MONROVIA, Liberia - Liberia's combatants on Thursday chose a longtime campaigner against rule by warlords to lead the country's postwar interim government.

The announcement of the selection of Gyude Bryant, a businessman seen as a consensus builder, came at the close of 78 days of tumultuous peace talks in Accra, Ghana.

The top U.N. envoy for Liberia, meanwhile, said he would ask the Security Council for 15,000 troops to secure the peace - a U.N. force that, if approved, would be the largest anywhere in the world.

Speaking in Monrovia, U.N. envoy Jacques Klein, an American, also said he had asked the United States to keep some of its troops here to help train a new army for Liberia, despite President Bush's commitment to pulling out a roughly 200-strong U.S. deployment by Oct. 1.

"We are hoping the U.S. will take it on," Klein told the Associated Press.

An 11-member U.N. assessment team arrived in Monrovia, charged with briefing the Security Council before it determines the scope and mission of the already-approved U.N. peace force.

Two rebel movements and the government signed a peace accord Monday, ending the latest in 14 years of militia rivalries that bloodied and ruined Liberia, once sub-Saharan Africa's richest nation.

The accord followed Charles Taylor's Aug. 11 resignation and flight into exile under pressure from fellow West African leaders, the United States and rebels laying siege to his capital.

In Accra, the West African mediator for 21/2 months of talks sent the combatants home Thursday with an admonition to keep the peace and a plea for all Liberians to support it.

"You have to play your part," mediator Abdulsalami Abubakar, a retired Nigerian general, said after delegates finished their deliberations before dawn. "Your country has bled for quite some time now."

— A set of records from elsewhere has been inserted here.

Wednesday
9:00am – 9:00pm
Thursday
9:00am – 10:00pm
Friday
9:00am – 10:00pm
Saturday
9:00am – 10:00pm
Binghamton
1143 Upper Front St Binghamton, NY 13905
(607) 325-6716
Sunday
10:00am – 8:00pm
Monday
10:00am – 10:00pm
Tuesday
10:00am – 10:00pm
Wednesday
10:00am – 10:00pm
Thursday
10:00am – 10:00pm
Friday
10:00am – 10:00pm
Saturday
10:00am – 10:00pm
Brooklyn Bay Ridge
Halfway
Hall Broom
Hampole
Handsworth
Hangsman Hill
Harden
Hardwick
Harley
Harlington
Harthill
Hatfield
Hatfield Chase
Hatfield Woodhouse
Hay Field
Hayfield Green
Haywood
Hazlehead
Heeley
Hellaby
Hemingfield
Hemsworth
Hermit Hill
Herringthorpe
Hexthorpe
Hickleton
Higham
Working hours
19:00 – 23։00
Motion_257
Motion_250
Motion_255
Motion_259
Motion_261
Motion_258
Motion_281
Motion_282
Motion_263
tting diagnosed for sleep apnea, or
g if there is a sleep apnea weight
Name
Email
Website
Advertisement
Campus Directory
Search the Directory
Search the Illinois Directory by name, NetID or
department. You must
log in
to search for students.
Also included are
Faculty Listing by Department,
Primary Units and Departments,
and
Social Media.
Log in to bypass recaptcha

Under Monday's peace accord, Bryant (whose first name is pronounced "JOOD-eh") and his administration will take over Oct. 14 from Moses Blah, the former vice president selected by Taylor as his successor.

He is to serve as chairman in a two-year interim government that will preside over elections, turning over power to democratically chosen successors in 2005.

In Monrovia, Klein, the U.N. envoy, said he had presented a request to the U.S. ambassador to have U.S. forces remain to train Liberia's lawless, vicious army.

"Some European countries have said they will only participate in the U.N. mission if there's a residual American presence. . . . That's why we would like them to do the army part," said Klein, a retired U.S. Air Force major general.